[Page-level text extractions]
*** Begin section ***

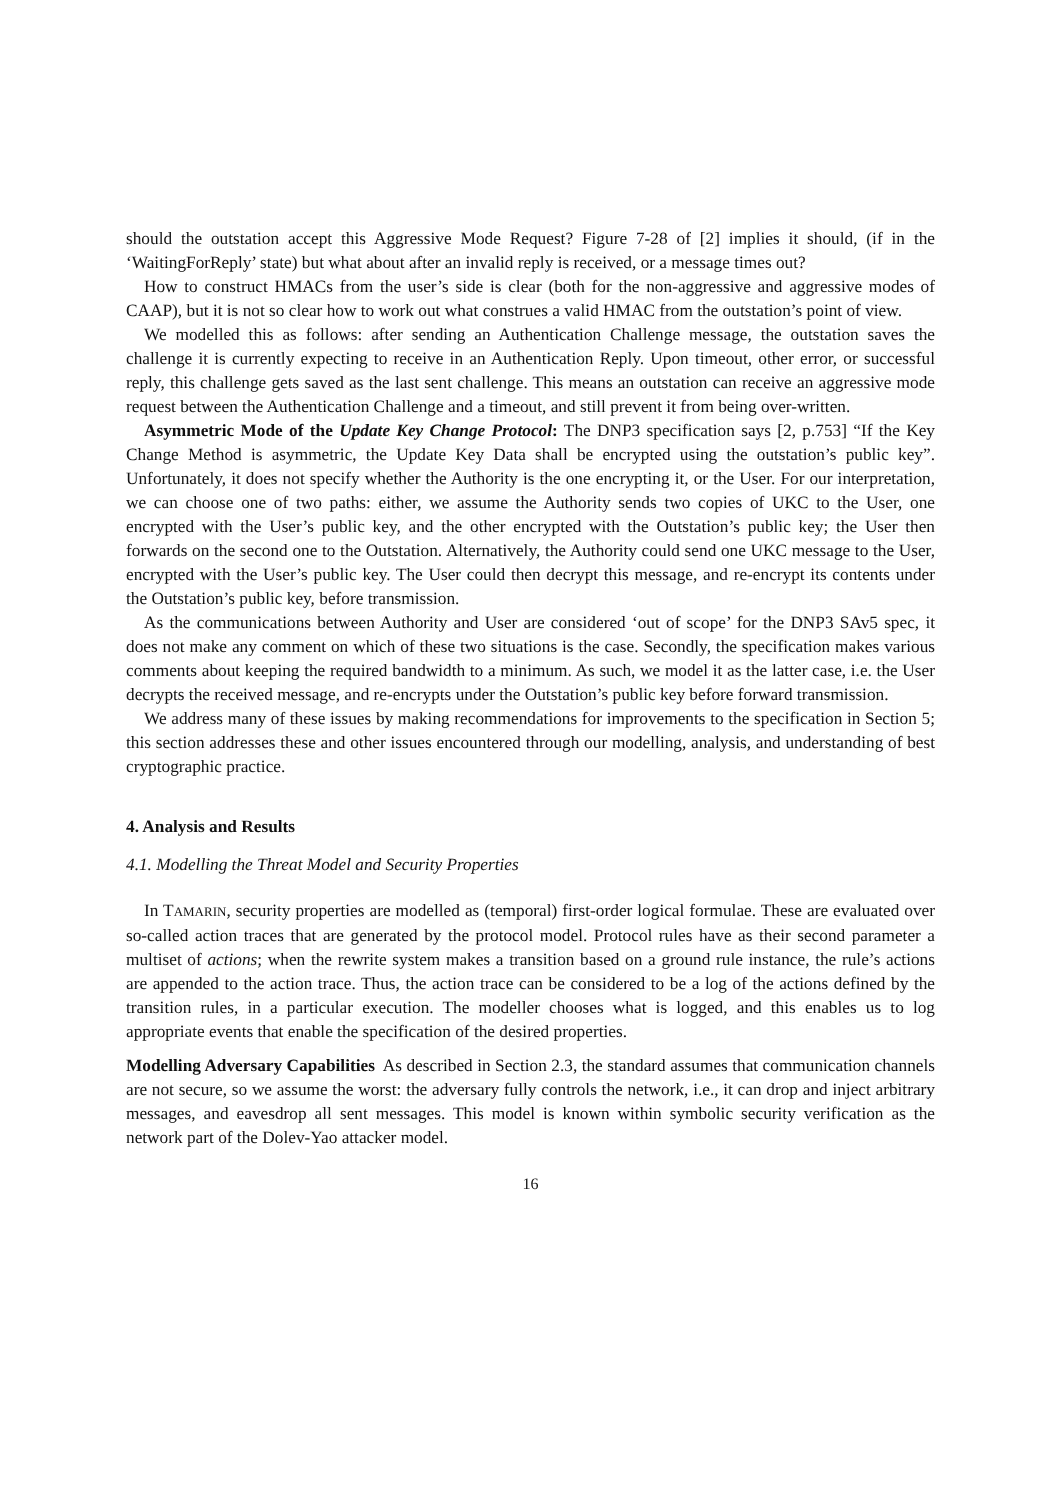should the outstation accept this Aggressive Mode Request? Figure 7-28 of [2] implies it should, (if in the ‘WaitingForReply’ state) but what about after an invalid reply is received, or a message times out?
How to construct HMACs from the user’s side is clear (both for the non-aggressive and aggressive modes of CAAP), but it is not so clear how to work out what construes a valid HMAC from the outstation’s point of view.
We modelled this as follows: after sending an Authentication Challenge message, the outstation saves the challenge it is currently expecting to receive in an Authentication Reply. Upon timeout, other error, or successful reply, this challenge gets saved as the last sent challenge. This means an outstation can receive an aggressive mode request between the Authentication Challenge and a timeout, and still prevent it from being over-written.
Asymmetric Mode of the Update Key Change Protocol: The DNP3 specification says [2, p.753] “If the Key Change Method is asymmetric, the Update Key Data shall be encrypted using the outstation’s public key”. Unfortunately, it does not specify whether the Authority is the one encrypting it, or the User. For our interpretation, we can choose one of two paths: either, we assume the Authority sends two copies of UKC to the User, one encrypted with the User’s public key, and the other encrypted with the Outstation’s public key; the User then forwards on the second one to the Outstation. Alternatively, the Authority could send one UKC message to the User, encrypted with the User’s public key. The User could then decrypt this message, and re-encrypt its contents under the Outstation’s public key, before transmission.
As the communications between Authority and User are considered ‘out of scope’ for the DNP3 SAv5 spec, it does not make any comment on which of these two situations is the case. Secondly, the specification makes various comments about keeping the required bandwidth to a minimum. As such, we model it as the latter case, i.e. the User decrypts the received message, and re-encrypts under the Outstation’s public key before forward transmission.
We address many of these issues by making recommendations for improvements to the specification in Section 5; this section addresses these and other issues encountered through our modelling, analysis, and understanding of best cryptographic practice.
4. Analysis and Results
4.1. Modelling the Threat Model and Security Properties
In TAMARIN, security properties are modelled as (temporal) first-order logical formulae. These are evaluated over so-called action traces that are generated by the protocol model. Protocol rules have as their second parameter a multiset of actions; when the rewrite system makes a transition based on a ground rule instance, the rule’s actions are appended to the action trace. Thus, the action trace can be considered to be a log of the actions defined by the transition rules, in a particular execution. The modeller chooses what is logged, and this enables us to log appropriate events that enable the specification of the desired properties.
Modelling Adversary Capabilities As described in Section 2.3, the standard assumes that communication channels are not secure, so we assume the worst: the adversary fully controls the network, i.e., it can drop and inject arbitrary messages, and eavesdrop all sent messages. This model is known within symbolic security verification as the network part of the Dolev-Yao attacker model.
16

*** End section ***
*** Begin section ***

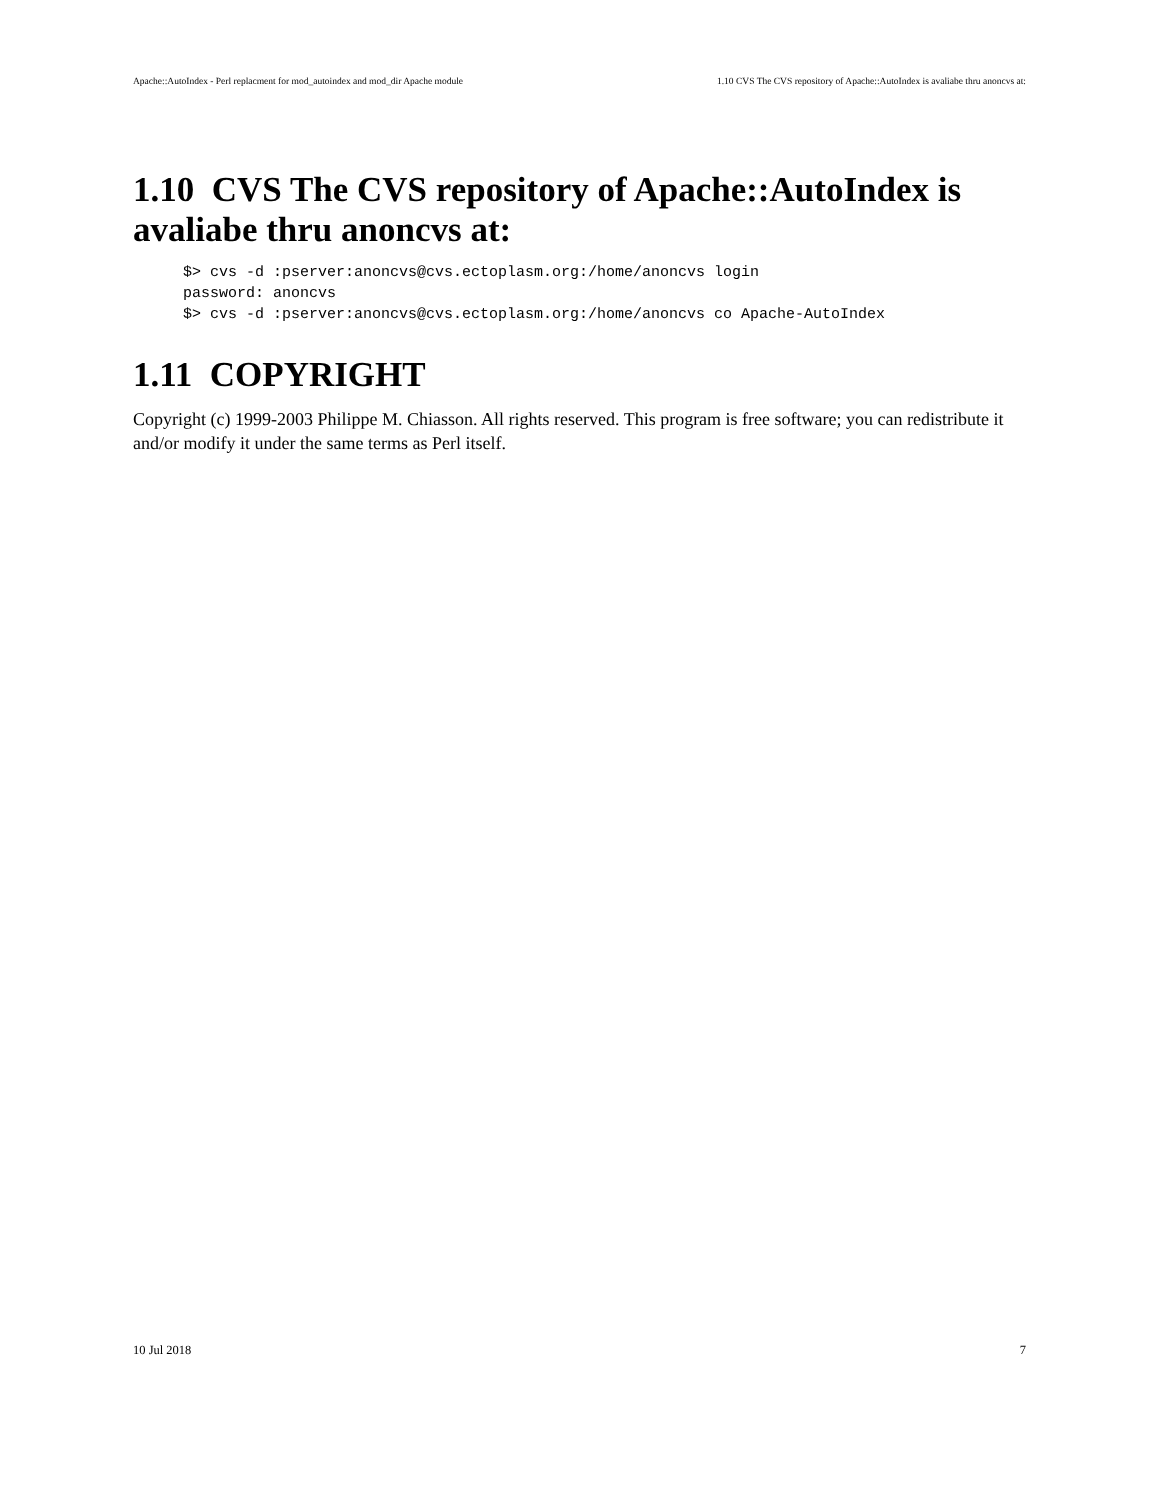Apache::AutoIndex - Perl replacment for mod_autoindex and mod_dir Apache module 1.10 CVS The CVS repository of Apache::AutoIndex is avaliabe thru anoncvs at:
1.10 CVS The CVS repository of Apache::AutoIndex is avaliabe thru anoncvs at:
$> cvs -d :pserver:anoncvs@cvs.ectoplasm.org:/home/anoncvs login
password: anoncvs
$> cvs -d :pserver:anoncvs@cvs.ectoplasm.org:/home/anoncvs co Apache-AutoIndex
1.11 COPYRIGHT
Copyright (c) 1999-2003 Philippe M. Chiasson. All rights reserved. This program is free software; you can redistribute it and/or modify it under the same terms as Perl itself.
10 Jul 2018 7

*** End section ***
*** Begin section ***

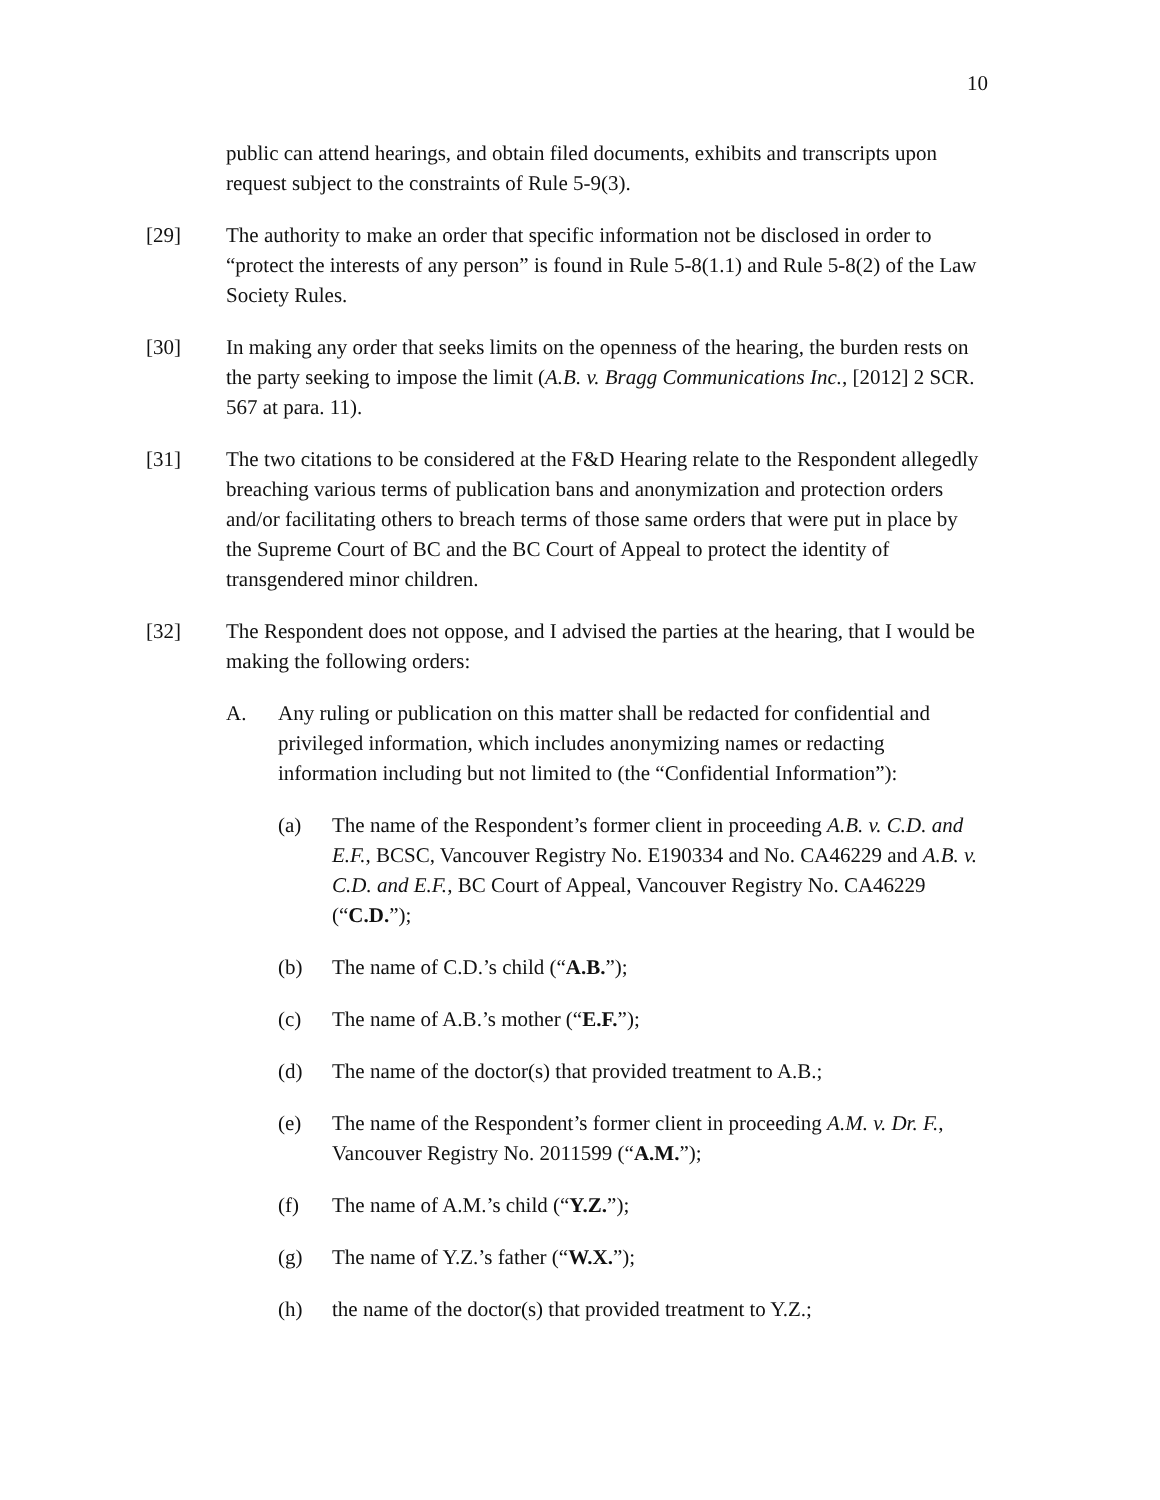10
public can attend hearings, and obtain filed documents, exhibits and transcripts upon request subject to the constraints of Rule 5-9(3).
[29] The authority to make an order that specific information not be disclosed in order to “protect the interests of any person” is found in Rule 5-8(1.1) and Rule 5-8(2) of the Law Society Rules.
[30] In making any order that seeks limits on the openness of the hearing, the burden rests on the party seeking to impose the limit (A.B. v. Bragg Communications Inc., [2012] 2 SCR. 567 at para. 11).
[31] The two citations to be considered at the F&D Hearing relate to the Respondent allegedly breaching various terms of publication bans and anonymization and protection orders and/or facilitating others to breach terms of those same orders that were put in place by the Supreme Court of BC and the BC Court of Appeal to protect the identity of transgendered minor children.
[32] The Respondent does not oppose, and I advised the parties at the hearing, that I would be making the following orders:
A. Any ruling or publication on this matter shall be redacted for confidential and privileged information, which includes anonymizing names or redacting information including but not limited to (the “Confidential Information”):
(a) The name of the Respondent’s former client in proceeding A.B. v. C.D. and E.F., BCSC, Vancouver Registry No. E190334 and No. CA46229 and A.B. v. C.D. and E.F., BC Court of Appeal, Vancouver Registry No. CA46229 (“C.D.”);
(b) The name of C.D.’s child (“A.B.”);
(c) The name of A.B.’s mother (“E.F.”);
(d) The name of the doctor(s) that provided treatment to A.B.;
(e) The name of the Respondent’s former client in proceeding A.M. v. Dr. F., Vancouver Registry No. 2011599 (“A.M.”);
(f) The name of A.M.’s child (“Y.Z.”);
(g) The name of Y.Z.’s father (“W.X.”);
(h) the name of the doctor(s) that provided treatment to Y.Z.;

*** End section ***

▸ Exercise: Go through the data above and copy each line that holds the word "treatment".

▸ Answer space:
(d) The name of the doctor(s) that provided treatment to A.B.;
(h) the name of the doctor(s) that provided treatment to Y.Z.;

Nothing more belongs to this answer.